Christmas Breakfast

Since my kids were born, my parents come over to my place for Christmas.  After we moved closer to them, we’ve split the hosting duties — morning (with the tree and presents, and breakfast) at my place, then we all go to their place for dinner.

Because we’re having a big dinner, and usually a relatively early one, we’ve found it works best to have brunch after the presents are done that will keep us satisfied until dinner.  When I was a kid this usually meant pancakes or the like, with some snacking on a cracker and cheese plate through the day.

This clearly isn’t going to work in someone aiming for a primal lifestyle, or even a low-carb diet, so in the last few years it’s shifted more to some sort of egg dish.  Omelettes are fairly straightforward, and there are a few variations that are more convenient to cook (such as Denvers — chop the other ingredients smaller and mix directly with the egg before cooking), but I wanted something different this year.

I’m not entirely sure what this is called, or what it will be called, but I think it’ll happen in my house again.  It was pretty good.

Ingredients

  • 6 dinner sausages, precooked
  • 2 red bell peppers, chopped
  • 2 green bell peppers, chopped
  • 3/4 cup white onion, chopped
  • 6 large brown mushrooms, chopped
  • 8 eggs
  • 1/4 cup water
  • 4 slices thick-cut side bacon, precooked
  • 1.5 cups cheddar, grated

Directions

The directions look fairly long, but it’s really simple.  I commented more than usual in them.

  • Cut the sausage  into 1/4″ slices and put in a medium-hot pan to fry for a while.  This will release some fat from the meat, which will make for a ‘crispier’ sausage meat, increase the flavor of the meat, and provide fat for the next part.  When satisfied with the frying, remove the sausage from the pan but leave a small amount of the fat.
  • Put all the vegetables in the pan to saute for a while, stirring and turning as needed.  This will ensure the vegetables are cooked when the dish is assembled, and will release a fair bit of water from them.  This is important if you want to avoid a soggy dish
  • Stir the sausage pieces back into the vegetables in the pan so they’ll be evenly distributed through the dish when assembled.
  • Beat the eggs and water together.  Normally I might pepper the eggs, but this time I used sausage spicy enough it wasn’t needed.  Beat until there are, as said at eatthecookie, “no egg boogies”.
  • Mix about half the cheese into the eggs.
  • Mix the vegetables and sausages into the eggs (not the other way — pour the egg into the pan and you’ll have a big fried egg dish instead, though that might be okay too).
  • Pour the entire thing into a greased casserole dish.  This time I used some of the bacon fat from last night, but butter, coconut oil, olive oil or the like will work fine.  You’ll probably want a fairly neutral flavored oil.
  • Chop the bacon and sprinkle over the top of the egg, then spread the remainder of the grated cheese over the entire mix.
  • Bake in a 350F over for about half an hour, so the egg will set.

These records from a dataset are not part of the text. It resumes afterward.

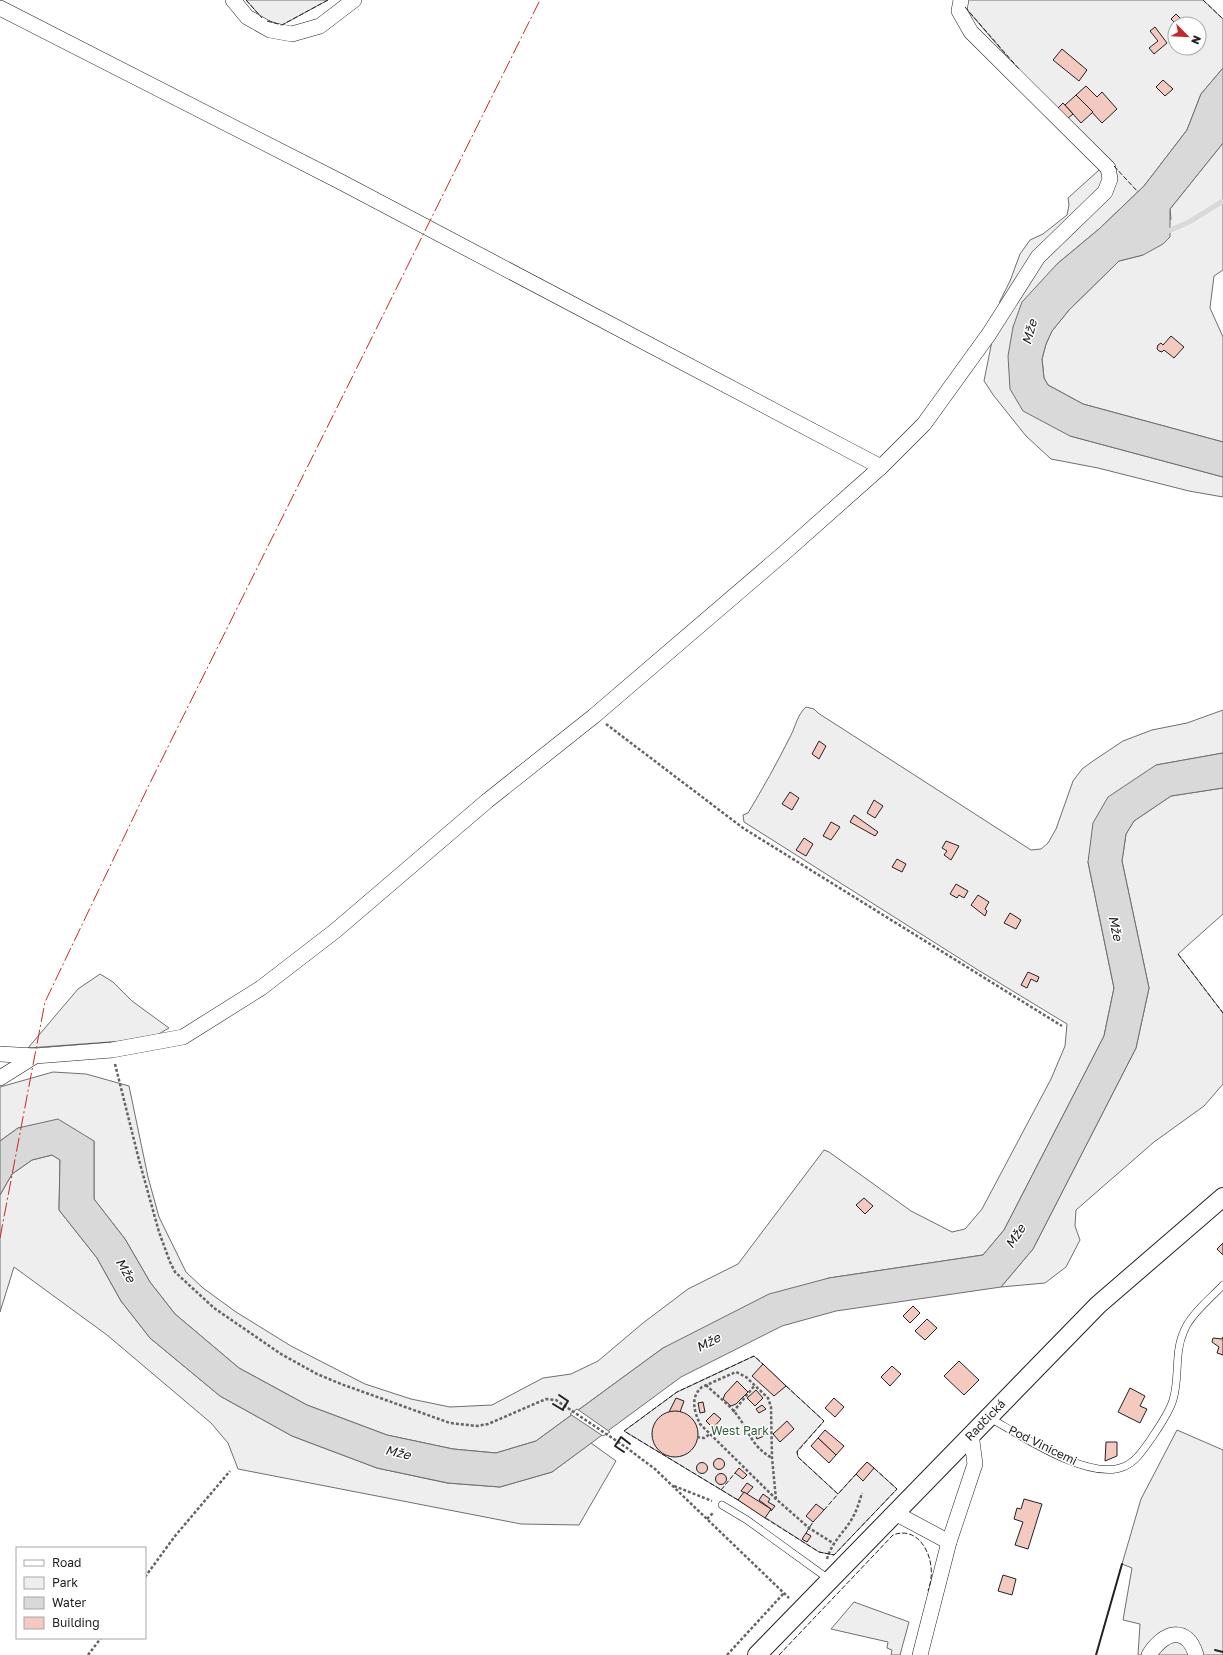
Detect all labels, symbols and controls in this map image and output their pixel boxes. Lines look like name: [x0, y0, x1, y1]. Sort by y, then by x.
north arrow: [1167, 16, 1207, 56]
text: N: [1189, 34, 1204, 47]
water label: Mže: [1018, 316, 1040, 346]
water label: Mže: [1106, 914, 1127, 943]
water label: Mže: [1001, 1220, 1029, 1251]
water label: Mže: [113, 1255, 140, 1286]
water label: Mže: [693, 1328, 724, 1355]
street label: Radčická: [962, 1396, 1008, 1444]
street label: Pod Vinicemi: [1006, 1422, 1080, 1468]
park label: West Park: [711, 1423, 769, 1438]
water label: Mže: [384, 1441, 414, 1463]
legend: [16, 1547, 146, 1639]
text: Road: [52, 1555, 81, 1570]
text: Park: [52, 1575, 78, 1590]
text: Water: [52, 1595, 86, 1610]
text: Building: [52, 1615, 100, 1630]

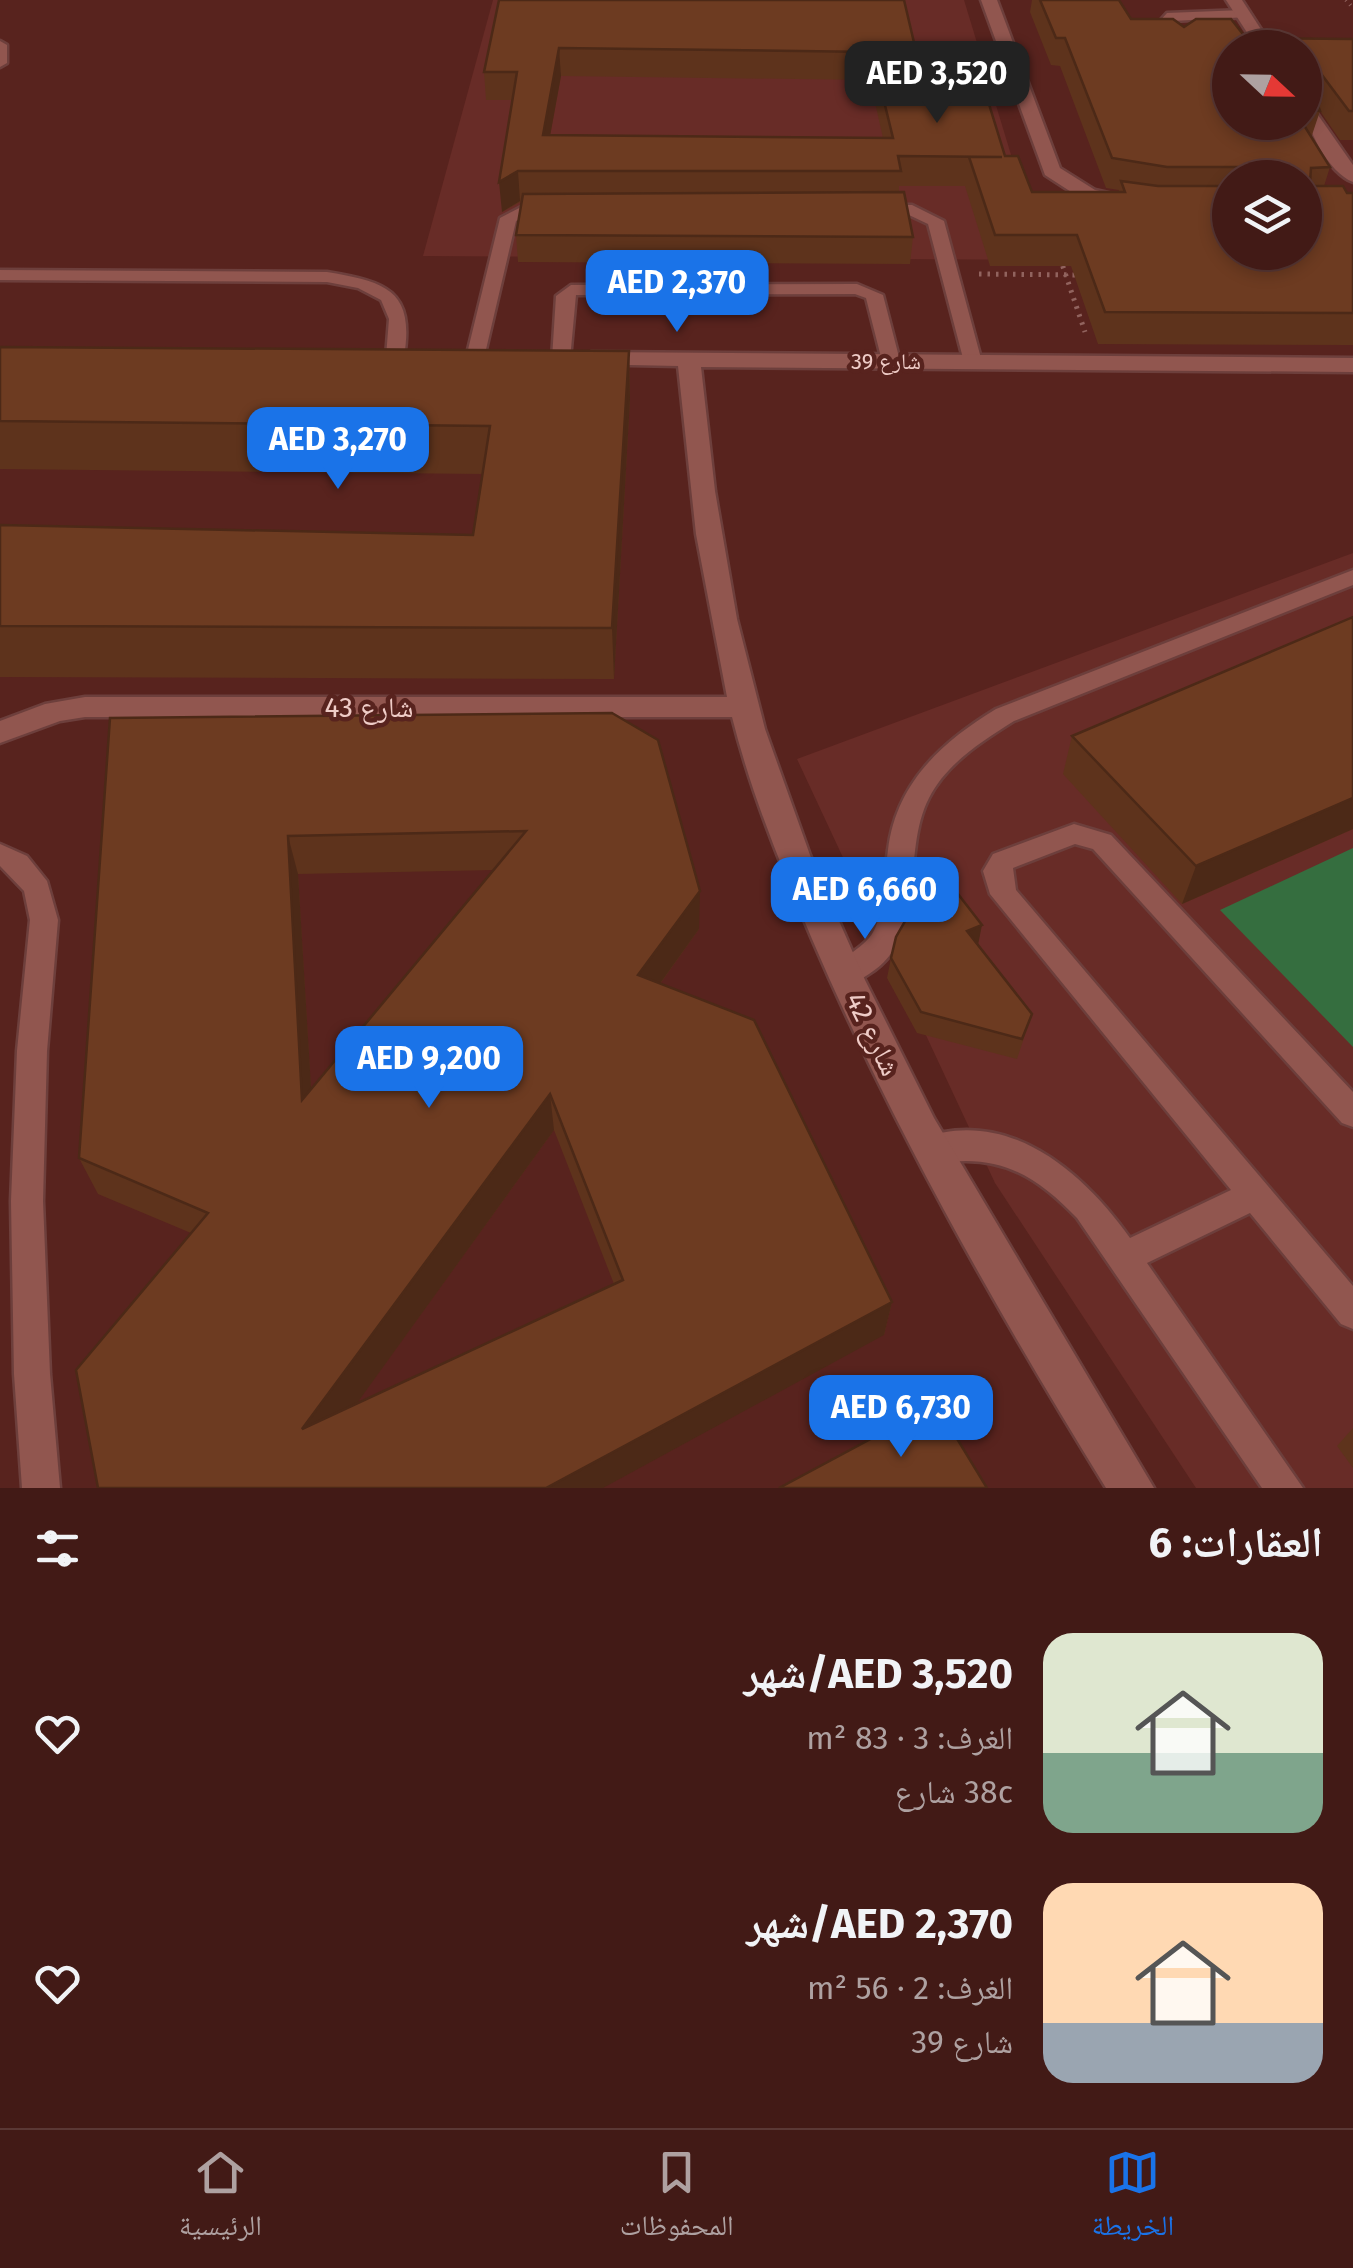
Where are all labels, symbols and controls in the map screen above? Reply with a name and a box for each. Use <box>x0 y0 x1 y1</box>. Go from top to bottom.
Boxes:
north arrow <box>1212 30 1322 140</box>
map controls <box>1212 30 1322 270</box>
pin: AED 3,520 <box>823 41 1051 126</box>
text: AED 3,520 <box>867 54 1007 92</box>
button: layers <box>1212 160 1322 270</box>
pin: AED 2,370 <box>563 250 791 335</box>
text: AED 2,370 <box>608 263 746 301</box>
street label: شارع 39 <box>851 348 921 375</box>
pin: AED 3,270 <box>224 407 452 492</box>
text: AED 3,270 <box>269 420 407 458</box>
street label: شارع 43 <box>324 691 414 725</box>
pin: AED 6,660 <box>751 857 979 942</box>
text: AED 6,660 <box>793 870 937 908</box>
street label: شارع 42 <box>838 987 907 1082</box>
pin: AED 9,200 <box>315 1026 543 1111</box>
text: AED 9,200 <box>357 1039 501 1077</box>
pin: AED 6,730 <box>787 1375 1015 1460</box>
text: AED 6,730 <box>831 1388 971 1426</box>
text: العقارات: 6 <box>1148 1518 1323 1568</box>
icon: filters <box>30 1521 85 1576</box>
text: AED 3,520/شهر <box>744 1649 1013 1699</box>
icon: home <box>1123 1673 1243 1793</box>
icon: heart <box>30 1706 85 1761</box>
text: الغرف: 3 · 83 m² <box>806 1719 1013 1757</box>
text: 38c شارع <box>895 1773 1013 1811</box>
text: AED 2,370/شهر <box>746 1899 1013 1949</box>
icon: home <box>1123 1923 1243 2043</box>
icon: heart <box>30 1956 85 2011</box>
text: الغرف: 2 · 56 m² <box>807 1969 1013 2007</box>
text: شارع 39 <box>911 2023 1013 2061</box>
tab: الرئيسية <box>179 2145 262 2253</box>
tab: المحفوظات <box>620 2145 734 2253</box>
tab: الخريطة <box>1092 2145 1174 2253</box>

This was cut into eight pieces and it served six — four adults, one teenager (first one up for seconds, and the only one who managed a second piece by himself), and one older child — pretty handily, even as a late breakfast.

Variations

Too many to easily count, really.  Change the meats, change the vegetables, change the spices, change the proportions of ingredients to taste.  Lots of changes possible with the cheese, including different kinds of cheese, multiple cheeses, or dropping the cheese entirely.  Paleo and primal discourage the use of dairy products, so feel free to drop them — I would have, but it really suits the dish and I wanted it.  1/4 cup of grated cheddar really isn’t that much and it added significantly to the dish.

Notes on the Meat

Breakfast sausages are too small for what I did here, though they would work if you had more of them.  These were proper sized sausages, and this time I used a variety marked at my local store as ‘New Orleans-style’ sausages.  Mildly spicy when first cooked, but after recooking and dried out slightly the spice was enhanced.  Not as strong as chorizo, which would’ve been stronger than I wanted, but a good fit for this dish.

The bacon was also picked up at the butcher counter at my local store.  Smokier flavor than I usually favor, and cut about twice as thick as I usually find in packaged bacon, but nice to work with.

I’d cooked the meats last night so they’d be ready for this morning.  The bacon was baked in a 250F oven for about 90 minutes, the sausages for about 2.5 hours (I had three overlapping batches of bacon).  Baking the bacon gave me rendered bacon fat (salty lard, really) that I can use in other cooking later, without the burned crunchy bits.  I don’t mind crunchy bits, but burned sets the flavor off.

Observations

Thanks to precooking the meat, this morning’s cooking was little more than simple assembly.  I could have prepped the vegetables ahead of time, but it gave me something to do while recooking the sausage.  This was a good dish for brunch — easy to assemble when company was here, tasty, and quite satisfying.

I don’t know that leftovers would keep very well, but since we finished the entire thing it wasn’t an issue.